"That may be true in part, but my feelings for your father are far stronger than anything I felt for my first husband, ever."
"Why did you marry Doug?"
"I was adrift and he was a very persuasive person. I wasn't near as strongly willed then as I am now. Getting married seemed like the thing to do. Silly, huh? All the wrong reasons."
"Grandma didn't like him very much, did she?"
"No. Nor did Suzie. I should have listened to them instead of shutting them out."
"Why didn't you listen to Grandma and Aunt Suzie? You loved them and you were very close to them."
Her question hurt and generated a wave of guilt. "It was a bad time for my mother. It took her a long time to accept the death of my father; her husband and soul mate. She wasn't the same person during that period. Suzie was involved with her own life and struggles. I don't mean that as an excuse. I know now I should have listened."

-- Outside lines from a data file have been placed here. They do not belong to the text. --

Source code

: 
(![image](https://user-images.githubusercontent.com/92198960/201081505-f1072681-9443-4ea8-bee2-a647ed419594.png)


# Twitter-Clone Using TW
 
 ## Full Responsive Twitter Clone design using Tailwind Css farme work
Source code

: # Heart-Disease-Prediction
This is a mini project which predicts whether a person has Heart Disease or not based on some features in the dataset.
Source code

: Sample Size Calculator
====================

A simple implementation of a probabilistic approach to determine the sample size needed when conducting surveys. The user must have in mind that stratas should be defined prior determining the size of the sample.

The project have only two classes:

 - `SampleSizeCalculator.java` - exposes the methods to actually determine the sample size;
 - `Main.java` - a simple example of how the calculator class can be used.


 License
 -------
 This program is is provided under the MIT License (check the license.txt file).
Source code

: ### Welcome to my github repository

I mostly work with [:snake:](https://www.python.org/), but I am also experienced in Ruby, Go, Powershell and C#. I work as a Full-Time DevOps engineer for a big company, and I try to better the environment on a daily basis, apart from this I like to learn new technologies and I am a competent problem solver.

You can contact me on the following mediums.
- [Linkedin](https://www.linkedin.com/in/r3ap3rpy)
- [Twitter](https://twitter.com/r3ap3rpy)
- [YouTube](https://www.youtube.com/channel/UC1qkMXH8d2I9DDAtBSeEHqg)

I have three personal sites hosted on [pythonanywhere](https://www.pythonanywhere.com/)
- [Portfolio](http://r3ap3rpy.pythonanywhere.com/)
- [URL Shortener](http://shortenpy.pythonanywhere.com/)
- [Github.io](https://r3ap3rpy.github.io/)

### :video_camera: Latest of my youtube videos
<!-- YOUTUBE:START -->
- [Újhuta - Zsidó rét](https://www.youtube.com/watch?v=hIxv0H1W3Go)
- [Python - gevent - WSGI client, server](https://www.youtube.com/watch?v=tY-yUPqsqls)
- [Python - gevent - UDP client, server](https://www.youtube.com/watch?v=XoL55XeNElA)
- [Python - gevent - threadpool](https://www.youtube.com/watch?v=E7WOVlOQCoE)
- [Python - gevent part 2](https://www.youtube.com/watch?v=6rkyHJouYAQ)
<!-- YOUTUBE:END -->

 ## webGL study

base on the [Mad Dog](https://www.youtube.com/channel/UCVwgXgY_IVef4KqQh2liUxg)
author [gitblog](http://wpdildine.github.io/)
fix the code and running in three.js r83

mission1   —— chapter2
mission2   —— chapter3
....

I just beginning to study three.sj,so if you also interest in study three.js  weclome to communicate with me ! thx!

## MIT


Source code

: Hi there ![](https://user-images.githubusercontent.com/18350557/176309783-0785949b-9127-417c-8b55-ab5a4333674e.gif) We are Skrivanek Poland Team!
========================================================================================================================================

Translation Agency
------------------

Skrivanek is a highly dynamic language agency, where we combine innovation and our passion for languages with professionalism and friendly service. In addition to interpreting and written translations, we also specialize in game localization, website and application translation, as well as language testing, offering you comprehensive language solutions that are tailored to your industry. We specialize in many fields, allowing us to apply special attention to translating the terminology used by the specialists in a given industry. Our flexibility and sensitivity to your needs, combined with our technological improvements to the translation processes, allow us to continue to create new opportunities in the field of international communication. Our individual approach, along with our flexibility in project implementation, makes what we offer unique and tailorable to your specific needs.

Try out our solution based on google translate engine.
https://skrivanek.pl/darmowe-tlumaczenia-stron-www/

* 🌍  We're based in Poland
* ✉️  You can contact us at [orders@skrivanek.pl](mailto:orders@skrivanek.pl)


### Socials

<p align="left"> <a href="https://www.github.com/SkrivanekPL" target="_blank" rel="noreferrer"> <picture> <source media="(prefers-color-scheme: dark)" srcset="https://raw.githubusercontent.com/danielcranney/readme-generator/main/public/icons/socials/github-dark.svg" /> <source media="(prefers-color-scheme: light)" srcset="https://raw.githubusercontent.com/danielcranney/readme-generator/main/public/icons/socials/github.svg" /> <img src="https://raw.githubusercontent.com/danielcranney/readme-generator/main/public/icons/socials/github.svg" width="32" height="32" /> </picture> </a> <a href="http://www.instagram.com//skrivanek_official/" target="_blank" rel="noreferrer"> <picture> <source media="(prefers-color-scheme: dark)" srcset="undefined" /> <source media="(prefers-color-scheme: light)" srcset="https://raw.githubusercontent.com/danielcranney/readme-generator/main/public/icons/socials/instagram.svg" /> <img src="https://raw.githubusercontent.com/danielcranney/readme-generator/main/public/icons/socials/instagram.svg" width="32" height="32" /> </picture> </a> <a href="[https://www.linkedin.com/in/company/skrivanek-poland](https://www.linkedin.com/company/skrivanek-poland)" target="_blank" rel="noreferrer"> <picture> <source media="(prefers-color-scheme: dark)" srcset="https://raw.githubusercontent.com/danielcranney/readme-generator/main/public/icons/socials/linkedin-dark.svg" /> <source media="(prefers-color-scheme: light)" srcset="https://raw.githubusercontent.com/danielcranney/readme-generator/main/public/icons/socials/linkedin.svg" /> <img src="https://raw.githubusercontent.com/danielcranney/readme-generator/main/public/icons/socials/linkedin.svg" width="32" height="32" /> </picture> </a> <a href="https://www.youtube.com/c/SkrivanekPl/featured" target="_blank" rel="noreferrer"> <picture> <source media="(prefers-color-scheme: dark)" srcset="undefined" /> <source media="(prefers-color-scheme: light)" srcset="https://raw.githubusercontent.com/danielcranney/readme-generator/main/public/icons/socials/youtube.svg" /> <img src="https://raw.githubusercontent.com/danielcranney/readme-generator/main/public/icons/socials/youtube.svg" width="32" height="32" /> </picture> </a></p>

"Did you love him when he got killed?" When I didn't answer, Karen said, "I guess it's okay to claim privacy."
"No. Actually, I want to answer. There are things I want to explain, to someone. It's just that I feel guilty as shit; pardon my expression, spilling my problems on you. You're just a child and I'm not being fair."
"I'm not a child!"
"No, you're not and I'm sorry. You're wise far beyond your years."
"So tell me. I won't blab. I can keep a secret."
I tilted back against the head rest and wished I could close my eyes. "Doug was a bastard. He cheated on me for years and treated me like shit. By the time he died, I hated him, and I think he felt the same way about me. So, there. I spilled my guts." I tightened my eyes but I could feel a tear slide down my cheek anyway. I pulled the car to the shoulder of the road; my vision was so blurred I was afraid to drive.
Karen stretched out her seat belt and hugged me. "If you say shit again, I'll make you spend the night in the love chair."
I laughed in spite of myself. "God, I love you, Karen." I said. "What did I ever do to deserve someone so wonderful?"
After I'd pulled myself together, we rode in comfortable silence for several miles but Karen wasn't finished. "Why did you stay with him?" she asked softly after a time.
"Inertia. I had little or no options. I was working as a lowly clerk on a military base in the middle of nowhere. I had no money; half the time I was in a foreign country. Doug controlled everything. I just plodded along wasting too many years."